Anodising – what is that?

Refinement and protection for aluminium parts

Aluminium reacts with oxygen. Through the reaction, with the oxygen contained in the air, a natural oxide layer is formed. A few nanometres thick, the protective layer covers the surface entirely and does not crack when the material is deformed to a certain degree. This patina protects the aluminium from further oxidation and makes it durable for a long time.

With the anodising process, this natural protective layer is reinforced – the surface of the aluminium is even better protected against environmental influences. This unique surface technology creates an oxidic protective layer in an electrochemical process through anodic oxidation – anodising stands for electrical oxidation of the aluminium.

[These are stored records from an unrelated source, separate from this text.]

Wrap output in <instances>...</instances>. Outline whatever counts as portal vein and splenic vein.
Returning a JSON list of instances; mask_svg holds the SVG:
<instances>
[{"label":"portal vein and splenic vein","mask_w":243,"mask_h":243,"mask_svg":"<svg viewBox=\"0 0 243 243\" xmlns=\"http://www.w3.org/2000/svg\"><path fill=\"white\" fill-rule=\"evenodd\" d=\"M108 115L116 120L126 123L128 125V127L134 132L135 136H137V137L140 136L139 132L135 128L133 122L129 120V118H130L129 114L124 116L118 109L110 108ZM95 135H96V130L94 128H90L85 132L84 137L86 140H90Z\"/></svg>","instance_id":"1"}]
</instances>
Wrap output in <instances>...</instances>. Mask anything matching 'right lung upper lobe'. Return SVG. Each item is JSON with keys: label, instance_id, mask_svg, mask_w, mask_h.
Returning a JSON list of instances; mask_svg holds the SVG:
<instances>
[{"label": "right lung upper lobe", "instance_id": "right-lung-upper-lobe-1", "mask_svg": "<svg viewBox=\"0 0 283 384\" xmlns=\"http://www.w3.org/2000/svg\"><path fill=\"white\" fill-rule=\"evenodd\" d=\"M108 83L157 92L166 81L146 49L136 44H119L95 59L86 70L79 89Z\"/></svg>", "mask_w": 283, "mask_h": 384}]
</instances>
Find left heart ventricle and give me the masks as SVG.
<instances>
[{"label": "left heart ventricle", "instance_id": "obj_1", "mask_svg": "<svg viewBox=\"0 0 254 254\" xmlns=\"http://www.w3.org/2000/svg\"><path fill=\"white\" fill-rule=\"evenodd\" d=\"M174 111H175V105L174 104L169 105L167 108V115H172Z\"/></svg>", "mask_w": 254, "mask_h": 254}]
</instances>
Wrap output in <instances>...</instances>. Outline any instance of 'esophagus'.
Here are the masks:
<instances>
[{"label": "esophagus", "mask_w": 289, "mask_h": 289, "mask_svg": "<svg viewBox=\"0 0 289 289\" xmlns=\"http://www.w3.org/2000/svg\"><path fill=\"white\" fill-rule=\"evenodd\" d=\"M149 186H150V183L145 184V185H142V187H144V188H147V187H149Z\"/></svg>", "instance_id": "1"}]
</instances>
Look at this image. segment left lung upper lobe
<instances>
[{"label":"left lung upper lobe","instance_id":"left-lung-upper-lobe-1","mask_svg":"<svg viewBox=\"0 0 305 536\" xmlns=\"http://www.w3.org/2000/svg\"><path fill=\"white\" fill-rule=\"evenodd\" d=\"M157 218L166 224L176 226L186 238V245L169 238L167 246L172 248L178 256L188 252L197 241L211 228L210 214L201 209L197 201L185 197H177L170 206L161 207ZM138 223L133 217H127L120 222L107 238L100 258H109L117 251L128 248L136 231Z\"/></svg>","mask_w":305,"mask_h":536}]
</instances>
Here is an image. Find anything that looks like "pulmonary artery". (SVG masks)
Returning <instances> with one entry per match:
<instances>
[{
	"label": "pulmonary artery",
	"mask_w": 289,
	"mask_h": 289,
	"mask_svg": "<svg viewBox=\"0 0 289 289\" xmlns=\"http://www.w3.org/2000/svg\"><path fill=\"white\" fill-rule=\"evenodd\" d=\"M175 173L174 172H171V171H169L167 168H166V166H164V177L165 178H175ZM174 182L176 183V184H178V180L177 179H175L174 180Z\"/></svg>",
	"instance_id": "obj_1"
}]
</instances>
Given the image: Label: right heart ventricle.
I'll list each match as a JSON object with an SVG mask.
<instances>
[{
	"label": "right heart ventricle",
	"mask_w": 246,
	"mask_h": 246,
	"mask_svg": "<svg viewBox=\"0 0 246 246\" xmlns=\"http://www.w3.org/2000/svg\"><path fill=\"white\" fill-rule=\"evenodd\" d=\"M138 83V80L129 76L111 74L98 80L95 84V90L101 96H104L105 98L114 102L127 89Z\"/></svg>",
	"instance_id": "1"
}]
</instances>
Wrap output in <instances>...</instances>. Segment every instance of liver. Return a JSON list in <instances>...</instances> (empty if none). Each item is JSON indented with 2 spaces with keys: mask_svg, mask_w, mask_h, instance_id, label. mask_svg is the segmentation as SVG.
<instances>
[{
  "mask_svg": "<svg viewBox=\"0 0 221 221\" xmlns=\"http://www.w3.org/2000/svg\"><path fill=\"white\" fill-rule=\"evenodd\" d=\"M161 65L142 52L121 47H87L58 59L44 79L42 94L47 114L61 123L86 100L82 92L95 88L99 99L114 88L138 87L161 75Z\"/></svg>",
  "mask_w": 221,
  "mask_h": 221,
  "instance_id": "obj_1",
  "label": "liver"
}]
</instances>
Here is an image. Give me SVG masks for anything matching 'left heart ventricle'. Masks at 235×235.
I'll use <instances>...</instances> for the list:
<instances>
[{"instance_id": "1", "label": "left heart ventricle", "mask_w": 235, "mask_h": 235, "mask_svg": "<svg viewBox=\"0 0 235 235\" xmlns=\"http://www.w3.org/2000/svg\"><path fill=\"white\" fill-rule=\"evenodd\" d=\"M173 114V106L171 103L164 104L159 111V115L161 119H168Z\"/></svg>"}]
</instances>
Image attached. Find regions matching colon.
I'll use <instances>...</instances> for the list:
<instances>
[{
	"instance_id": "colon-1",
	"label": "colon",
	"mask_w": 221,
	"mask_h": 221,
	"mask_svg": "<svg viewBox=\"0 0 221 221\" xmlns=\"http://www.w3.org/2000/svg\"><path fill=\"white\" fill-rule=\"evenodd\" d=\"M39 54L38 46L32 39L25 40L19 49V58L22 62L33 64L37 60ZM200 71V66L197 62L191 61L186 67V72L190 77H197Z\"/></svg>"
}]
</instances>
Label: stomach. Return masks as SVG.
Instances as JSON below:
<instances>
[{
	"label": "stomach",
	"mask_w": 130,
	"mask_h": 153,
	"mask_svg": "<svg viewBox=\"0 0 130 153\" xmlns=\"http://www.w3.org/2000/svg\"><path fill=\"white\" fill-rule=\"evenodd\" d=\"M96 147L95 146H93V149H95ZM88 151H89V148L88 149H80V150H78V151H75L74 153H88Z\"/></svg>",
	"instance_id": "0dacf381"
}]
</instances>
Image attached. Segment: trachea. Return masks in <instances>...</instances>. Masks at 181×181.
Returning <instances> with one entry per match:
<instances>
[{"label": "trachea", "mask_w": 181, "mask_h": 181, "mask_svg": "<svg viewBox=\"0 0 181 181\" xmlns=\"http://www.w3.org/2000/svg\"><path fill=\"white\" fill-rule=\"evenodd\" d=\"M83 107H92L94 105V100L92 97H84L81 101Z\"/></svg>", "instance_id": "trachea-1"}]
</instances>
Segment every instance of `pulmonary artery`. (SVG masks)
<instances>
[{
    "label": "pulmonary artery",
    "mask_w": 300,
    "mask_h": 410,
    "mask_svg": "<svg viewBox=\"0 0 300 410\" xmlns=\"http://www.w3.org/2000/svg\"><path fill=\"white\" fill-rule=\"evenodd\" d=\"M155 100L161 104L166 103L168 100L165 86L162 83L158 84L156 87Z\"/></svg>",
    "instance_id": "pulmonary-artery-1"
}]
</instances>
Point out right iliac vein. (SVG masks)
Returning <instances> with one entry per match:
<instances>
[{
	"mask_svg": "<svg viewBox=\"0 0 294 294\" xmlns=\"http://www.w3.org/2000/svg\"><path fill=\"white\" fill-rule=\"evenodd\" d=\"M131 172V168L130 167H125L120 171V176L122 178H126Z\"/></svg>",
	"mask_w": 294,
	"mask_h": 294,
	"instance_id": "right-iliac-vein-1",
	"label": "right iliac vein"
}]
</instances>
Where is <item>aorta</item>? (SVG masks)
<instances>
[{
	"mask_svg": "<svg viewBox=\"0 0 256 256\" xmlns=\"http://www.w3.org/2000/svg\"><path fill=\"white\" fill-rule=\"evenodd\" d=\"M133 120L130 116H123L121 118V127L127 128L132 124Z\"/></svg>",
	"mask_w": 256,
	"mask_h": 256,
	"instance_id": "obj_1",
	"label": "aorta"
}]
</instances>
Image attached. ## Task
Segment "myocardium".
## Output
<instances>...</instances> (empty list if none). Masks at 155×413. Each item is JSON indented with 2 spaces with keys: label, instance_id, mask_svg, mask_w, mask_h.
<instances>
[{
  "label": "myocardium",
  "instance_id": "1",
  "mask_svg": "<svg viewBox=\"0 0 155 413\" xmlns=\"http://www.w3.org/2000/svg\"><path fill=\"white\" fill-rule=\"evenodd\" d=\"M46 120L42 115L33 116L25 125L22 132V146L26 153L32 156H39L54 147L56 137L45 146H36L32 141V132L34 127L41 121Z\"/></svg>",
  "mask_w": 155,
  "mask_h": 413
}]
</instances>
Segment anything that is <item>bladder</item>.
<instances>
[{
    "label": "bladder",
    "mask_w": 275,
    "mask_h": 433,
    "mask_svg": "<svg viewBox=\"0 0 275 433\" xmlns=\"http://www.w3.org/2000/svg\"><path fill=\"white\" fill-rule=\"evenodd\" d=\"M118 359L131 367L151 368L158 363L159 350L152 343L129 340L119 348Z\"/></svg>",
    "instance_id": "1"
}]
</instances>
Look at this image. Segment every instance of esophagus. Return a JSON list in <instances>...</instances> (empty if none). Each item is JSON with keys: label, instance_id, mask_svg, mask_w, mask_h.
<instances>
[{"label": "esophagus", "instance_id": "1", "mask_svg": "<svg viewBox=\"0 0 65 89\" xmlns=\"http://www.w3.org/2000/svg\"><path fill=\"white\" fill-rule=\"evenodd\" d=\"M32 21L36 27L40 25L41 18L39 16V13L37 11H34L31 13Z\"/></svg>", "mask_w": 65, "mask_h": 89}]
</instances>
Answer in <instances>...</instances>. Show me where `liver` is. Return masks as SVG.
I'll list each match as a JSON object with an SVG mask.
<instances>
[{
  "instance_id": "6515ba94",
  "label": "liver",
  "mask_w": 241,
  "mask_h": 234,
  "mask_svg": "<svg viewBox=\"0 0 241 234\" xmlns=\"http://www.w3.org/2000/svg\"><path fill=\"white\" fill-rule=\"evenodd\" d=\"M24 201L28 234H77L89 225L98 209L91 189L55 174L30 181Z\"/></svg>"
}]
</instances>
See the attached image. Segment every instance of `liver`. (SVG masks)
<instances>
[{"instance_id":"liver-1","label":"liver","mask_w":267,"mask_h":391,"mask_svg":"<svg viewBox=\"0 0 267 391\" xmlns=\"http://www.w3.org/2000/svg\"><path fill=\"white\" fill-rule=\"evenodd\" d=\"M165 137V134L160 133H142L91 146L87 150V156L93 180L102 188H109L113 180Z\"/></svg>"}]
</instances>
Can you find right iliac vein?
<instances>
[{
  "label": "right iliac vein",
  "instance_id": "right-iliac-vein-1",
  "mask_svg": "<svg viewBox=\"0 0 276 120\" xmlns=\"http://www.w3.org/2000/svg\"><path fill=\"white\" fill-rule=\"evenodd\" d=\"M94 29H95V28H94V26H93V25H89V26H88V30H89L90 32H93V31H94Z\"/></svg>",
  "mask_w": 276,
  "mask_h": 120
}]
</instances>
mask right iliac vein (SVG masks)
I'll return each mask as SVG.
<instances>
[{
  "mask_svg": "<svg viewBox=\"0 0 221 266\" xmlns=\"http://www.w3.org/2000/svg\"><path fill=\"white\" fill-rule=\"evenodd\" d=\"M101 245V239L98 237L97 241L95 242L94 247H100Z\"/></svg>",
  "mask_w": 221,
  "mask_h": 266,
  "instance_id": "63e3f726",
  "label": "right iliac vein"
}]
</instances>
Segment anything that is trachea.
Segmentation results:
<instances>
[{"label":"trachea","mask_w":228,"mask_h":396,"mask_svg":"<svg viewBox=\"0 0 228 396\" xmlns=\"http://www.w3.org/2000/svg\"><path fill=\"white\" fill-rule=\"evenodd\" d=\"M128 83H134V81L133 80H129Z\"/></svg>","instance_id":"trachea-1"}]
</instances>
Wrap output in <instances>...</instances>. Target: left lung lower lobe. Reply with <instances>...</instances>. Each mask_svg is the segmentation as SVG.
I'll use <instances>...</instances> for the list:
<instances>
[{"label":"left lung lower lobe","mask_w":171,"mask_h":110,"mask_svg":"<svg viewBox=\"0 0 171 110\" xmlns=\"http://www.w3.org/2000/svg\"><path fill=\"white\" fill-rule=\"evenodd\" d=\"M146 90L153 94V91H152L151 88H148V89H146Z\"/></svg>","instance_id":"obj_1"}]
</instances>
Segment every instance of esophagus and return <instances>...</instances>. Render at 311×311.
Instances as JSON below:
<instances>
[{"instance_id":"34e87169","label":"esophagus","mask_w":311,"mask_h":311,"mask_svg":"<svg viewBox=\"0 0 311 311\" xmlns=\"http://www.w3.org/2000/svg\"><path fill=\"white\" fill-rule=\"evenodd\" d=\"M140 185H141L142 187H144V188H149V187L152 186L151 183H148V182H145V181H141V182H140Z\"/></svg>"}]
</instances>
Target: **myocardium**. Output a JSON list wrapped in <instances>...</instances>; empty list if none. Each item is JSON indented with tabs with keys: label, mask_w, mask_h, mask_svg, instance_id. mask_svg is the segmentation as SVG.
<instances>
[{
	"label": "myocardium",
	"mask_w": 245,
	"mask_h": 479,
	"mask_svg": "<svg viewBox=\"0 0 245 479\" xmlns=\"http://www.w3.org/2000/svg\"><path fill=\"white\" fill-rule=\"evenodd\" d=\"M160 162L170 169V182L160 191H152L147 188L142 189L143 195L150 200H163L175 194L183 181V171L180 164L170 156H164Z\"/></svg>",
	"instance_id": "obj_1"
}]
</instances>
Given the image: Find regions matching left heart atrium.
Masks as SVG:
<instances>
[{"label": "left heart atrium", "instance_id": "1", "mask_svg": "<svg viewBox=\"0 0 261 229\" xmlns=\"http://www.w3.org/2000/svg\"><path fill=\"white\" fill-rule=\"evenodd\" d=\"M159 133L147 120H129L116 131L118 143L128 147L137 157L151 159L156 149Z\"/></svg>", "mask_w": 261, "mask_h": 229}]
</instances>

Aluminium parts that are to be anodised are pre-treated. To obtain an even surface, the light metal is cleaned by degreasing and pickled. This dissolves the natural oxide layer and adhering dirt. Now it can be anodised and possibly coloured. To prevent corrosion-promoting substances from accumulating, the porous oxide layer is finally compacted.

When dyeing, a distinction is made between electrolytic dyeing, where shades ranging from light bronze to brown and black are achieved, and dip dyeing. Here, the different shades and nuances are achieved by dipping the aluminium in organic and inorganic substances – the metallic character of the aluminium is retained in both.

Anodised Aluminium is ideally suited for outdoor applications due to its scratch-resistant surface. The colour is an integral part of the anodised layer; the material is optimally protected against abrasion and chemical influences.